Strong Families New Mexico led a field strategy that focused on neighborhoods that were predominantly people of color. Phone banks and canvassing hosted by SFNM and YWU not only reached out to young people, queer and trans* communities, and communities of color, but also created a welcoming space for volunteers who were active in progressive movements but had not previously worked on the issue of abortion. SFNM and YWU managed more than 153 volunteers, nearly 40 percent of Respect ABQ Women’s total volunteer base. We used this as an opportunity to engage our communities to speak about reproductive justice, the need to defeat anti-abortion measures, and the need to build more capacity to mobilize our own communities for change. Of the 153 volunteers we engaged, nearly half were people of color, a significant portion were young people, 20 percent were men (many were young men of color), and more than 30 percent were LGBTQ.
Garnering National Solidarity and Resources
The strategic direction of the Respect ABQ Women campaign was supported by the solidarity of national organizations and resources. Effective national-local partnerships are going to be key to winning other local and state-level battles, and we’re proud to be creating a model for how to do that in a way that builds power and respects local expertise.
For example, one of our campaign’s first press conferences was held by Strong Families, who joined with national reproductive justice leaders from Black, Latina, and Asian communities delivering a message of solidarity for Respect ABQ Women and connecting the local campaign to other attacks across the country.
Organizations like the National Latina Institute for Reproductive Health, NARAL Pro-Choice America, and Advocates for Youth also stood in solidarity with New Mexican women of color leadership by supporting radio ads developed by YWU to engage Latina/o communities.
For YWU and SFNM, the win was one moment in time in the effort to build a larger vision of reproductive justice. We know that the work doesn’t end here. Although this election is over, we are committed to continued mobilization of our communities and the resources we built during the campaign to increase access to the rights, resources, and recognition that all people and families need to thrive. While this campaign was a true testament to New Mexico’s leadership, it serves as a learning moment for our reproductive justice work. We learned that we can win if we build local leadership, while tapping national resources, focusing on those most affected, and shifting the abortion narrative.

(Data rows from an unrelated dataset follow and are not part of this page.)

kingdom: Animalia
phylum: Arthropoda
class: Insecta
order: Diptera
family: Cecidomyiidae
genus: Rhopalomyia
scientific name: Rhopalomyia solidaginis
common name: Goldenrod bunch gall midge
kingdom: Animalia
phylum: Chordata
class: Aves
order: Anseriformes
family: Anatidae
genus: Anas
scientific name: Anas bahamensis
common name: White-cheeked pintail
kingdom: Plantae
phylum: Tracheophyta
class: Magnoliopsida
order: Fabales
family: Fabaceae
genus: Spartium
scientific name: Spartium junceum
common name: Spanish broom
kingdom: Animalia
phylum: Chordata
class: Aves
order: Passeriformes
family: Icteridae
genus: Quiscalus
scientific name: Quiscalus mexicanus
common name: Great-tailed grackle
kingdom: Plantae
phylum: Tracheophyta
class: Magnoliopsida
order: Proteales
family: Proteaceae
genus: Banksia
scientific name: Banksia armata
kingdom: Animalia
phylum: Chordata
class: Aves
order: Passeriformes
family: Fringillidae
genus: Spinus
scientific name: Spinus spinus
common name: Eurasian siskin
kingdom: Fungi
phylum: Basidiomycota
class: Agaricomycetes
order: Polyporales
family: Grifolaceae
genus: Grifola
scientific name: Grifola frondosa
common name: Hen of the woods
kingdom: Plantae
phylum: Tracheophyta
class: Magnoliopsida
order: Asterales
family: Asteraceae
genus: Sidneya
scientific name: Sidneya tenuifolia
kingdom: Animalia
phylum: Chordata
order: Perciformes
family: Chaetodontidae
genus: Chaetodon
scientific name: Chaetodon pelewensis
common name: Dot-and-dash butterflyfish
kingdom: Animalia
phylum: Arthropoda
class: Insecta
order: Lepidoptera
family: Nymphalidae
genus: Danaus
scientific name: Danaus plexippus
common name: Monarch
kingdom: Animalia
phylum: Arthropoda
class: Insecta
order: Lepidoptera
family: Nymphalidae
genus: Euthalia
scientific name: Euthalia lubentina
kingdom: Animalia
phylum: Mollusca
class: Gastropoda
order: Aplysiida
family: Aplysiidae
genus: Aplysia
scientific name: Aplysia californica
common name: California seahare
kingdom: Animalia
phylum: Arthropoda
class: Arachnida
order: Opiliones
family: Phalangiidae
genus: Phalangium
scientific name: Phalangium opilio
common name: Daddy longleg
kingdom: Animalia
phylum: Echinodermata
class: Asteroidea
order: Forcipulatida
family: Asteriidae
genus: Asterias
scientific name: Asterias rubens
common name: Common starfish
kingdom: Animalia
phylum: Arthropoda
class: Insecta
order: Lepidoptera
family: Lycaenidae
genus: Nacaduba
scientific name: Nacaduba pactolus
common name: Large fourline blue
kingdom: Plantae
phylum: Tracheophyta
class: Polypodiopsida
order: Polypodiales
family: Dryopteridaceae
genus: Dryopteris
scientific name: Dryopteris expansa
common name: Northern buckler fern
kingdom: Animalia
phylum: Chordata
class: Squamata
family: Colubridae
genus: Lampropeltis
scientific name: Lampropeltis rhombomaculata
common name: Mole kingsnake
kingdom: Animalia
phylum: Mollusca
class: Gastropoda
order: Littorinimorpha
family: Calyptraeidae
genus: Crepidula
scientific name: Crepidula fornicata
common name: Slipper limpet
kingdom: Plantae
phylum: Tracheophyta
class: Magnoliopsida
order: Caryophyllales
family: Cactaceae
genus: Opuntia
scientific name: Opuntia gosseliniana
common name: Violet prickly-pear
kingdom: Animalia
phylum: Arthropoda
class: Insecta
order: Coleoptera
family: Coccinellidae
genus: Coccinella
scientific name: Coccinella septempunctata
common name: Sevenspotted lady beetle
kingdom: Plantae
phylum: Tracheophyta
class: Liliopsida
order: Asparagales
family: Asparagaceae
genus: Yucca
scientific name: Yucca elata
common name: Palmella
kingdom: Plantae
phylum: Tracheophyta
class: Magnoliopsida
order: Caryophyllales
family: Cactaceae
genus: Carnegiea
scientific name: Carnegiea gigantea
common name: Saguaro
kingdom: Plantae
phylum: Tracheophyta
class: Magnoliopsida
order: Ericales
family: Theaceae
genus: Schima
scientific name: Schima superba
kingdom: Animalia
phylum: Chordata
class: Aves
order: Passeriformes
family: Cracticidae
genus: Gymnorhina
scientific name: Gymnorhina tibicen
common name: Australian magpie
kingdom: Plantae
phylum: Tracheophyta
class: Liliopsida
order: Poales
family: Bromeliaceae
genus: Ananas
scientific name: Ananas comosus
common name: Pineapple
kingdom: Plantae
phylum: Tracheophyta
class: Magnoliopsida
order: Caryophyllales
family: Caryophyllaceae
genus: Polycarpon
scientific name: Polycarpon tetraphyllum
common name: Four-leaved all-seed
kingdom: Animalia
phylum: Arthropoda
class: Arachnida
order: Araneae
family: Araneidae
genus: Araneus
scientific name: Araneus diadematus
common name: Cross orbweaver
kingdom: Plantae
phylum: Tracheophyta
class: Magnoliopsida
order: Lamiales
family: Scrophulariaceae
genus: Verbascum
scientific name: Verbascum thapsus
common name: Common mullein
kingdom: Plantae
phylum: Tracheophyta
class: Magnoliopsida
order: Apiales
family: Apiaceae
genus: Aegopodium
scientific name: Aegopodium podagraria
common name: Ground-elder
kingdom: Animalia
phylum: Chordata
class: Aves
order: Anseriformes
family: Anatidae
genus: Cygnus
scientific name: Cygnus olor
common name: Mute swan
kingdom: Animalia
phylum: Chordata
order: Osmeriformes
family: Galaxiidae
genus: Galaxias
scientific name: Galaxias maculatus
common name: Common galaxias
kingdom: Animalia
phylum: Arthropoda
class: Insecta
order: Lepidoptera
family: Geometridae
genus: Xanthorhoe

As I came off the stage on election night, my cheeks rattling with adrenaline and emotion, I felt a soft hand squeeze mine in solidarity. Dolores Huerta, a woman who has fought many battles and celebrated numerous victories in her time, held my hand and whispered into my ear, “Gracias, our communities really needed this.”
Young Women United is a reproductive justice organizing and policy organization by and for young women of color in New Mexico working to ensure all people have access to the information, education, and resources necessary to make real decisions about their bodies and lives. YWU works with self-identified women of color ages 13 to 35 to advance an intersectional vision of reproductive justice.
Strong Families New Mexico is the first state-based action site of the National Strong Families Initiative, staffed by Forward Together. Strong Families nationally is home to more than 120 organizations across the country that are changing the way we think, feel, and act on behalf of families. A key part of Forward Together’s movement-building model is to partner with strong, local organizations, so that the local is lifted to influence the national agenda. SFNM is building a network of organizations across the state that can grow a broader social justice movement in New Mexico.